Search the data for the string "czytnika" and gather each line it is in.

● ● ●

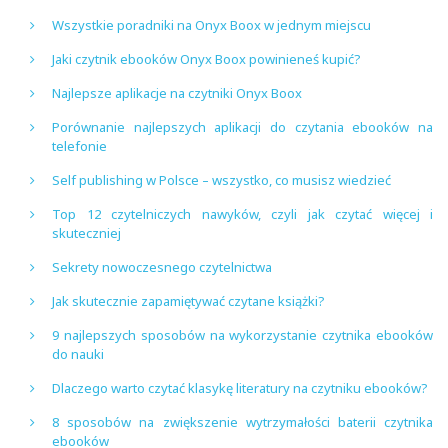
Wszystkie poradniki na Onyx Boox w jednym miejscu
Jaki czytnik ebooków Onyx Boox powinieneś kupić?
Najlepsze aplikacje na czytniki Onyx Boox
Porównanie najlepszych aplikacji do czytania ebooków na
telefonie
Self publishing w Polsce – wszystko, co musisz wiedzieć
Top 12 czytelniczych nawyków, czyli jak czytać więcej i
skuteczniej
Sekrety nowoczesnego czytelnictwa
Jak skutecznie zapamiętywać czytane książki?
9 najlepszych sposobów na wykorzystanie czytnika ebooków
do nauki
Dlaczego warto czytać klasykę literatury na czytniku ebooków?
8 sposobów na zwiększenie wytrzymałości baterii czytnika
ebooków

● ● ●

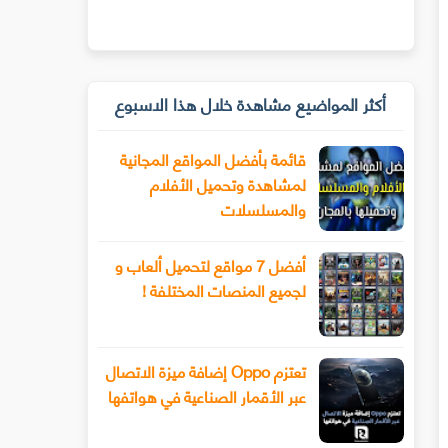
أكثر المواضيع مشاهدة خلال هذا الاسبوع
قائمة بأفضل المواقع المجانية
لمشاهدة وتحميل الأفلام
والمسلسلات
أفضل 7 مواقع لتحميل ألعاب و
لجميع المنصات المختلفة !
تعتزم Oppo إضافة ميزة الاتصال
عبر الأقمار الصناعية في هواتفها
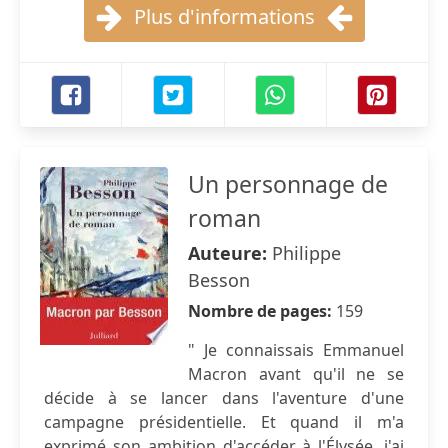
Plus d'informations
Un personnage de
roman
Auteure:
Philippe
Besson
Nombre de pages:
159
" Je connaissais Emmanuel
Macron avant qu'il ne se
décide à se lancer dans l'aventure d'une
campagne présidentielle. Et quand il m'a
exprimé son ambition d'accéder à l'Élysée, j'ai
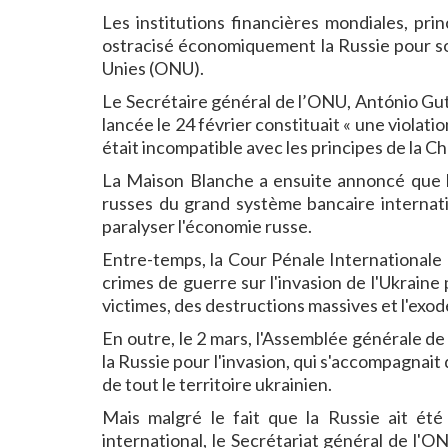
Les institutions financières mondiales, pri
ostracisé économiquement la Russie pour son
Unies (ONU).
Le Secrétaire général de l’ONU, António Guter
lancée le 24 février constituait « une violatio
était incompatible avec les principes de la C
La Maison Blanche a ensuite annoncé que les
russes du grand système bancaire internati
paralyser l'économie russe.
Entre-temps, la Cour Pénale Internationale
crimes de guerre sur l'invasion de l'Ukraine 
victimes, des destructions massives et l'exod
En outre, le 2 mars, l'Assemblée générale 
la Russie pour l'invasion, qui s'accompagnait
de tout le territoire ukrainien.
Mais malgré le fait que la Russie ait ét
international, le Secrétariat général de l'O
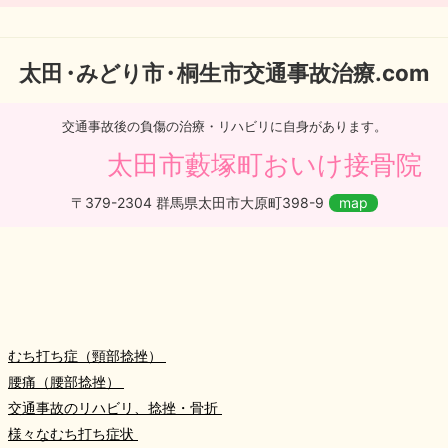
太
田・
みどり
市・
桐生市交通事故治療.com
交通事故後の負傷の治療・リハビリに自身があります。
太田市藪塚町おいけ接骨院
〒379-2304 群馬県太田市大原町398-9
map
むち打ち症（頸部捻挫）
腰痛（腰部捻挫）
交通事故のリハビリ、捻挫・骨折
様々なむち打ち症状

● ● ●

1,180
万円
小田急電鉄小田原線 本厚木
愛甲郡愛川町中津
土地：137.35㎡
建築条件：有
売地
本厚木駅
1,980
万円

● ● ●

# Reply:
9 najlepszych sposobów na wykorzystanie czytnika ebooków
8 sposobów na zwiększenie wytrzymałości baterii czytnika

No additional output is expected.